Four college students, three crooks and a camera. These are the fundamental ingredients for Mercer Island High School graduates Alex Ricciardi and Adam Goodman’s latest project.
This week, the two friends are producing “Crook,” an amateur film poking fun at amateur thieves.
Developing the idea nearly a year ago, Ricciardi and Goodman reunited during their winter break from college and scratched out the beginning of a film script. Soon they were on the phone calling up friends from high school — Denny Chapin, Brent Roberts, Sam Speer. Their very first movie-making team, back together again, ready for production.
“We’ve been making films since our first year at [Crest Learning Center]. It’s just something we would do,” said Ricciardi, who now attends Brooklyn College in New York.

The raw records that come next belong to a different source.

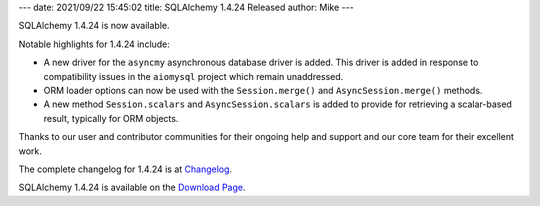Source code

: ---
date: 2021/09/22 15:45:02
title: SQLAlchemy 1.4.24 Released
author: Mike
---

SQLAlchemy 1.4.24 is now available.

Notable highlights for 1.4.24 include:

* A new driver for the ``asyncmy`` asynchronous database driver is added.  This
  driver is added in response to compatibility issues in the ``aiomysql``
  project which remain unaddressed.
* ORM loader options can now be used with the ``Session.merge()`` and
  ``AsyncSession.merge()`` methods.
* A new method ``Session.scalars`` and ``AsyncSession.scalars`` is added to
  provide for retrieving a scalar-based result, typically for ORM objects.

Thanks to our user and contributor communities for their ongoing help
and support and our core team for their excellent work.

The complete changelog for 1.4.24 is at `Changelog </changelog/CHANGES_1_4_24>`_.

SQLAlchemy 1.4.24 is available on the `Download Page </download.html>`_.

But unlike their high-school productions — the most memorable being a mockumentary about Crest — “Crook” is the group’s first attempt at something serious.
“This one’s going to be really good,” Ricciardi said. “We’re preparing to show it at festivals. It’s a much larger endeavor than anything we’ve done before.”
What’s most exciting, the producer added, is that everyone’s returned with new talent and experience. Goodman, the director of “Crook,” spent a year working with McKenna-Gotlieb Productions, while Chapin, the group’s cinematographer, interned on the set of “The Immaculate Conception of Little Dizzle,” an indie feature backed by the Northwest Film Forum.
“This is our first serious attempt at something bigger, now that we’ve got more experience under our belts,” said Chapin, who studies philosophy at Beloit College in Wisconsin.
Asked about his decision to separate film from academics, Chapin said that when it comes to making movies, experience outweighs education. “Learning how to make a film is much more experiential than it is something you read in a book.”
Ricciardi shares this observation.
“I enjoy learning about film studies, but beyond that, when it comes to the actual production aspect, I don’t think film school has been a terribly beneficial thing. I’ve actually switched my major from film production to film studies because of this,” he said.
Over the past six months, Goodman and Ricciardi have spent countless hours writing and re-writing the 40-page script. And now that each actor has a copy, the script’s open to improvisation. But that’s half the fun of it, the film makers agree.
“When Adam [Goodman] and I were creating this script, we were really trying to write it around the characters and the comedy — not the other way around,” he said. “Adam plays the lead role — he’s Mr. Crook — and Brent [Roberts] plays the second crook who’s a little more by the book. The dynamic between the characters, that’s the comedy.”
Watching Ricciardi, Chapin and Roberts discuss the film — half joking, half serious — around a small table at the North-end QFC, it’s clear the group of friends love working together. At times, this can be a double-edged sword, according to Ricciardi.
“As assistant director my job will be keeping people on task, and it’s kind of hard because you don’t want things to devolve into just hanging out with your friends,” he explained.
However, after spending more than $500 to rent professional sound and lighting equipment, the crew is taking its six-day production deadline seriously.
“It’s sort of naive of us to think that we can shoot 40 minutes in two weeks, but we’ve got everything rented so we have to get it done,” Chapin said.
The team is filming most of “Crook” on Mercer Island, although the setting could be anywhere in the Northwest. After the movie is complete, Ricciardi and Goodman plan to organize a premier on Mercer Island in August to raise local attention. Then Ricciardi will take “Crook” off to New York, where he’ll push it with film festival organizers. And maybe, just maybe, their little Island film will become a star.